Пасисяки Пукк - страница 13



– Только зря потратил день, – сокрушался Пасисяки, протирая запылённые очки, – а ведь мог вместо этого съездить в салон к Леди Потеклее и спросить про краску, авось бы нашлась для меня. Хотя, наверное, цену бы запросили…

Так он и сидел неподвижно в этом кресле вытянув ноги, пока его взору не попался изуродованный им же недофеолетовый забор.

– Тьфу ты! – словесно плюнул в его сторону Пасисяки и отвернулся.

Тут он посмотрел на настенные часы – через пять минут минует полночь.

В голове у Пасисяки зарождался мысленный огонёк.

Вот он уже стал костром, а вот спустя ещё десять минут – пожаром.

Глава II ОТВАР

– Где дедовский фонарь? – Направился к кладовке Пасисяки. – Схожу на эти чёртовы болота!

Найдя его в кладовке и положив в небольшую дорожную сумку, Пасисяки нацепил на голову старенькую кепку, напялил слегка потёртую плотную толстовку, которая уже была ему немного мала, взял садовые перчатки (других не было) и вышел на улицу, громко хлопнув зачем-то входной дверью.

Ночные рельсобусы ходили по кольцевому маршруту каждые полчаса (сюда также выводили составы с двух других линий, которые ночью не обслуживались) – это было удобно для всех работающих до глубокого вечера и ночи местных, так как можно было доехать до любой части города. Кольцевая же охватывала окраины города и лес с северной части Токсикотно.

Остановка и улицы были пустынными. Пасисяки задумчивым и одновременно печальным взглядом окинул соседские дома – в некоторых ещё горели огни: кто-то мыл посуду или читал книги, а в некоторых уже господствовала темнота, и люди погрузились в сон. У Тёти Гены Аркадьевича, например, свет на ночь вообще не выключался никогда – он всё переживал за своих кошек, чтобы им было видно, куда ступать.

В доме, что на углу улицы, кто-то еле слышно свистел тоскливую мелодию на флейте.
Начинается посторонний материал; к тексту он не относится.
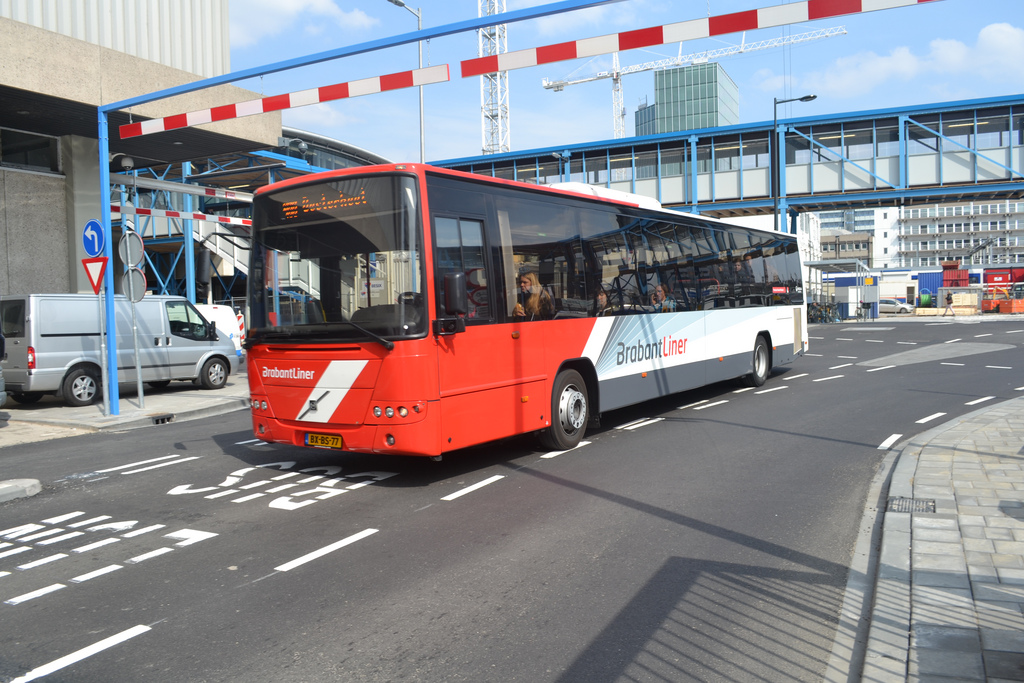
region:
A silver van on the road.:
[0, 289, 245, 406]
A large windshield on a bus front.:
[256, 182, 421, 335]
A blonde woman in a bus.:
[506, 267, 546, 316]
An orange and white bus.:
[247, 159, 810, 458]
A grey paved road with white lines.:
[0, 315, 1022, 680]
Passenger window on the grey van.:
[166, 299, 212, 339]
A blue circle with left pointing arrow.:
[79, 220, 106, 258]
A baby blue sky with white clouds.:
[226, 4, 1021, 153]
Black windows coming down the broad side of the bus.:
[425, 172, 806, 325]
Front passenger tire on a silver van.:
[194, 355, 229, 391]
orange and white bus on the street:
[247, 167, 804, 469]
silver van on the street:
[13, 282, 233, 399]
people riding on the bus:
[505, 240, 731, 313]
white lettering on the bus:
[259, 360, 321, 399]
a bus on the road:
[147, 110, 840, 632]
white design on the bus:
[216, 98, 976, 466]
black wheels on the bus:
[526, 344, 679, 475]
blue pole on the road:
[59, 82, 275, 490]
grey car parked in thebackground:
[11, 198, 303, 566]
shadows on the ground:
[572, 468, 866, 674]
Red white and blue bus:
[239, 147, 810, 471]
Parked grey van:
[4, 276, 239, 398]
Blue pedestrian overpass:
[304, 92, 1013, 210]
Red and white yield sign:
[81, 249, 111, 291]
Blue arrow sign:
[75, 217, 111, 259]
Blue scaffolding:
[111, 142, 315, 317]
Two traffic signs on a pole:
[81, 218, 114, 405]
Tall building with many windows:
[645, 62, 745, 155]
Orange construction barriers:
[980, 294, 1019, 313]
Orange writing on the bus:
[252, 170, 402, 221]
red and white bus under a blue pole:
[96, 3, 820, 463]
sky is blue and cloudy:
[232, 3, 1021, 165]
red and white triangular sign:
[81, 252, 114, 297]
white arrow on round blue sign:
[81, 218, 108, 260]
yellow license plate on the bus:
[245, 164, 809, 475]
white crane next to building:
[537, 19, 860, 141]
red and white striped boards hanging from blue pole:
[94, 8, 894, 420]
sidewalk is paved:
[855, 379, 1021, 678]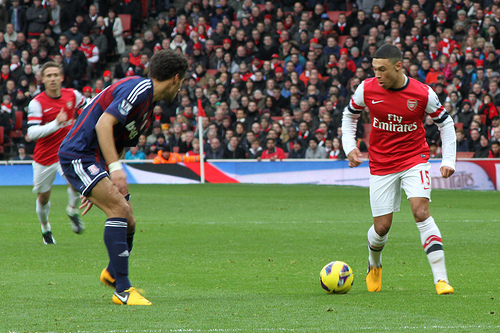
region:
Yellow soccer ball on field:
[318, 256, 353, 294]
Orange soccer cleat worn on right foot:
[363, 258, 383, 293]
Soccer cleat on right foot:
[364, 263, 384, 291]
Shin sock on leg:
[415, 216, 448, 278]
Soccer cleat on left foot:
[434, 278, 453, 294]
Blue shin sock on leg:
[103, 218, 132, 292]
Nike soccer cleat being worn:
[112, 288, 151, 305]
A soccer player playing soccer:
[342, 44, 457, 294]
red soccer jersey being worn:
[342, 75, 449, 175]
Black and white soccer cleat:
[40, 229, 56, 245]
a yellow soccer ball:
[318, 259, 355, 296]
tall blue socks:
[101, 214, 132, 293]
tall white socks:
[363, 214, 450, 282]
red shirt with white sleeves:
[338, 75, 458, 175]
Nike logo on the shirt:
[371, 98, 383, 104]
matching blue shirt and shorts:
[56, 74, 158, 198]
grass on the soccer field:
[0, 182, 498, 332]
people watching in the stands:
[1, 1, 499, 165]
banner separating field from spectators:
[1, 159, 498, 190]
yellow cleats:
[98, 268, 153, 306]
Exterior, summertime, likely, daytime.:
[2, 0, 497, 325]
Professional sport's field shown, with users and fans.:
[0, 0, 495, 326]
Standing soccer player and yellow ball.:
[326, 38, 471, 301]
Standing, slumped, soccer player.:
[75, 57, 190, 327]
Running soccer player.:
[25, 52, 91, 245]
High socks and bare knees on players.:
[26, 187, 472, 307]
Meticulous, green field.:
[186, 205, 247, 291]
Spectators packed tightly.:
[220, 10, 320, 156]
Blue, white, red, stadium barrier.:
[163, 156, 298, 182]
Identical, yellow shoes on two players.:
[97, 263, 463, 304]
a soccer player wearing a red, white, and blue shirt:
[343, 39, 470, 301]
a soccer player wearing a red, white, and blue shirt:
[28, 59, 94, 247]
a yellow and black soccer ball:
[312, 254, 359, 298]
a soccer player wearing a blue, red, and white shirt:
[59, 52, 196, 309]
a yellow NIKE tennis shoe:
[107, 283, 154, 308]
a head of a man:
[364, 42, 409, 91]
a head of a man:
[145, 44, 191, 101]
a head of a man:
[37, 58, 67, 93]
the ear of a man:
[391, 55, 406, 74]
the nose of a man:
[371, 68, 386, 82]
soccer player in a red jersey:
[331, 42, 468, 301]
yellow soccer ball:
[314, 257, 363, 302]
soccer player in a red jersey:
[24, 57, 86, 246]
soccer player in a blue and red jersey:
[57, 29, 194, 309]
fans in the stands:
[7, 2, 496, 162]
Пасисяки узнал эту мелодию, это была народная песнь камыша, который мечтал стать серой мышью15. Эту песнь местные пели в основном тогда, когда очень грустили.

Показался рельсобус.

Ехать Пасисяки нужно было на край города к выходу в лес.

Всю эту дорогу шофёр состава то и дело поглядывал из кабины на Пасисяки в салонное зеркало заднего вида, так как тот был единственным пассажиром, да и выглядел как балбес в своём одеянии.

Проезжая мимо мэрии, Пасисяки увидел Лавандыша и ещё нескольких местных, облачённых в специальные ярко-зелёные рельсовые костюмы рабочих, которые наносили разметку на пешеходном переходе жёлто-рунным цветом.

«Говорил же ему, что ярко-белой краской красить надо! Не послушал меня, лавандовый пень! Не видно же их жёлто-рунную разметку на мостовой!»

Доехав до нужной остановки – у чёрта на куличках – Пасисяки приготовился выходить, а шофёр, увидев это, просунул голову в салон и басом произнёс:

– Парень, тебе точно здесь выходить?

– Да-да, тут! – Пасисяки сильнее надвинул кепку на глаза.

– Ну, смотри! – сказал шофёр вдогонку уже выходящему из салона Пасисяки, закрыл двери и помчал свой рельсобус дальше по маршруту.

Как только гул от состава стих, Пасисяки пошёл в лес, уходя в сторону от рельсовой дороги.

Вот скрылись позади кучно стоявшие приграничные домики местных, растворились последние освещавшиеся улочки, стихли городские звуки, мощёная дорога сменилась земляной; стали различимы угуканье филинов и хруст веток, по которым не спеша ползли по своим делам хамелевоны16; и наконец густыми деревьями лес замкнулся за спиной Пасисяки.